Un point de friction au cœur de la stratégie IA de Meta
Lors d’une réunion interne tenue jeudi, le PDG de Meta, Mark Zuckerberg, a annoncé à ses équipes que le développement des agents d’intelligence artificielle ne progressait pas au rythme espéré. Cette révélation met en lumière les difficultés rencontrées par le géant technologique pour remplacer les tâches humaines par des systèmes automatisés, un objectif qui semblait pourtant à portée de main il y a quelques mois.
Des licenciements massifs pour accélérer la transformation
Au début de l’année, Meta a procédé à la suppression d’environ 8 000 postes, soit près de 10 % de son personnel de bureau, avant de redéployer 7 000 salariés vers des équipes dédiées à l’IA, dont le projet « Agent Transformation ». Ces mesures drastiques ont été justifiées par la crainte que l’entreprise ne parvienne pas à évoluer suffisamment vite face à la concurrence féroce du secteur.
Une promesse non tenue selon le dirigeant
Zuckerberg a reconnu que la réorganisation n’était pas « propre » comme il l’aurait souhaitée, ajoutant que les bénéfices attendus de la nouvelle structure axée sur l’IA n’avaient pas encore « fructifié ». Il reste toutefois optimiste, prévoyant que les retombées positives devraient se faire sentir d’ici trois à six mois, grâce à des investissements massifs qui pourraient atteindre 145 milliards de dollars cette année pour l’infrastructure IA.

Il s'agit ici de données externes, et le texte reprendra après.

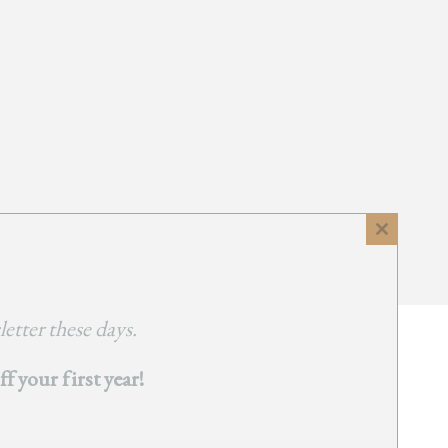
Close
this
module
etter these days.
 your first year!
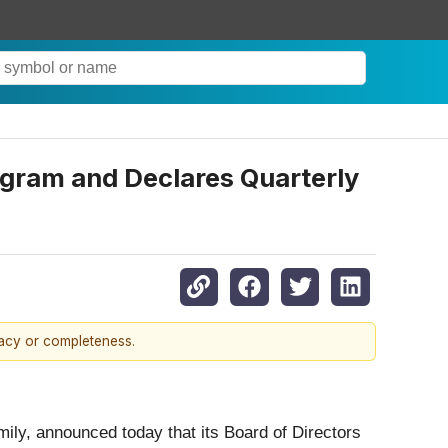
gram and Declares Quarterly
racy or completeness.
mily, announced today that its Board of Directors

Un climat interne difficile
Plusieurs enquêtes ont décrit le groupe IA de Meta comme un « goulag » pour les ingénieurs, où l’on ressent une pression intense et un manque de reconnaissance. Cette atmosphère aurait contribué à un sentiment de découragement parmi ceux qui ont été transférés, nuisant potentiellement à la productivité et à l’innovation.
Les perspectives d’avenir
Malgré les obstacles, Meta continue de miser gros sur l’intelligence artificielle, convaincue que les agents autonomes joueront un rôle déterminant dans la prochaine génération de produits numériques. Le PDG a souligné que les prochains mois seraient cruciaux pour démontrer la valeur ajoutée de ces technologies, tant pour les utilisateurs que pour les actionnaires.
En somme, la situation actuelle expose les limites d’une transition rapide vers une main‑d’œuvre automatisée. Meta se trouve à la croisée des chemins entre ambition technologique et réalités opérationnelles, un défi que peu d’entreprises sont prêtes à affronter de front.